Biological Psychiatry ( IF 12.095 ) Pub Date : 2019-07-25 , DOI: 10.1016/j.biopsych.2019.07.007 Feng Zhou,Yayuan Geng,Fei Xin,Jialin Li,Pan Feng,Congcong Liu,Weihua Zhao,Tingyong Feng,Adam J Guastella,Richard P Ebstein,Keith M Kendrick,Benjamin Becker
Deficient extinction learning and threat adaptation in the ventromedial prefrontal cortex (vmPFC)-amygdala circuitry strongly impede the efficacy of exposure-based interventions in anxiety disorders. Recent animal models suggest a regulatory role of the renin-angiotensin system in both these processes. Against this background, the present randomized placebo-controlled pharmacologic functional magnetic resonance imaging experiment aimed at determining the extinction enhancing potential of the angiotensin II type 1 receptor antagonist losartan (LT) in humans.
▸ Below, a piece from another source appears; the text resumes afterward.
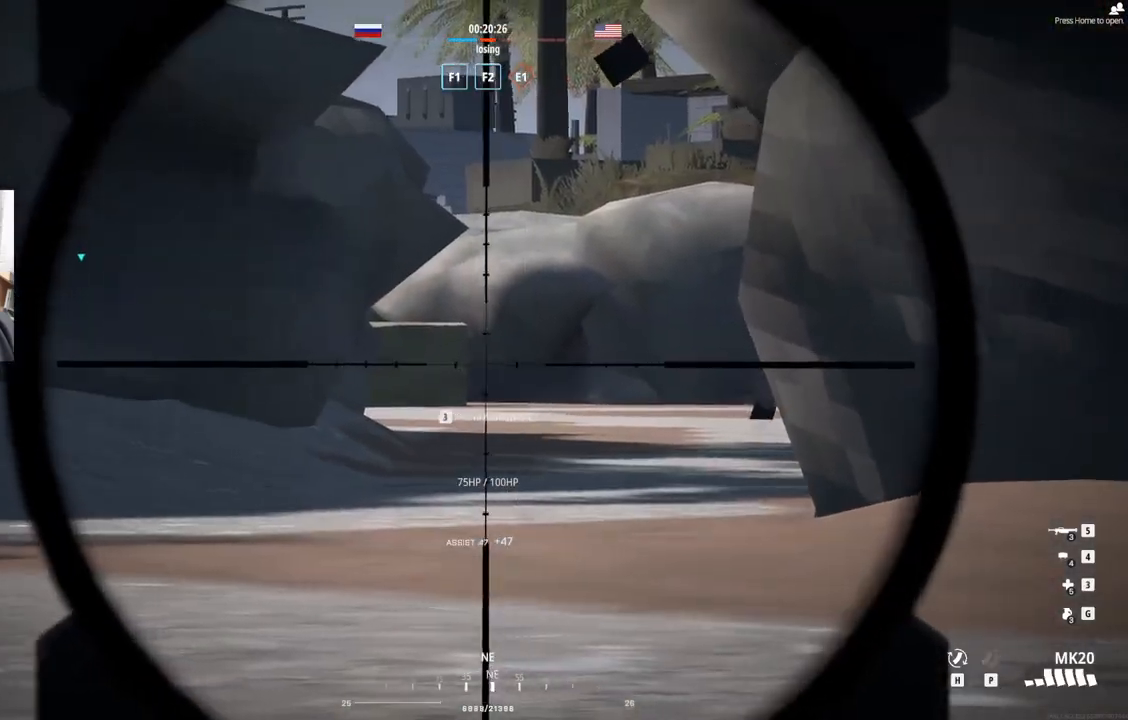
{"buttons": ["L2"], "left_stick": "up-left", "events": []}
Seventy healthy male subjects underwent Pavlovian threat conditioning and received single-dose LT (50 mg) or placebo administration before extinction. Psychophysiological threat reactivity (skin conductance response) and neural activity during extinction served as primary outcomes. Psychophysiological interaction, voxelwise mediation, and novel multivariate pattern classification analyses were used to determine the underlying neural mechanisms.
LT significantly accelerated the decline of the psychophysiological threat response during within-session extinction learning. On the neural level, the acceleration was accompanied and critically mediated by threat-specific enhancement of vmPFC activation. Furthermore, LT enhanced vmPFC-basolateral amygdala coupling and attenuated the neural threat expression, particularly in the vmPFC, during early extinction.
Overall the results indicate that LT facilitates within-session threat memory extinction by augmenting threat-specific encoding in the vmPFC and its regulatory control over the amygdala. The findings document a pivotal role of angiotensin regulation of extinction learning in humans and suggest that adjunct LT administration has the potential to facilitate the efficacy of exposure-based interventions in anxiety disorders.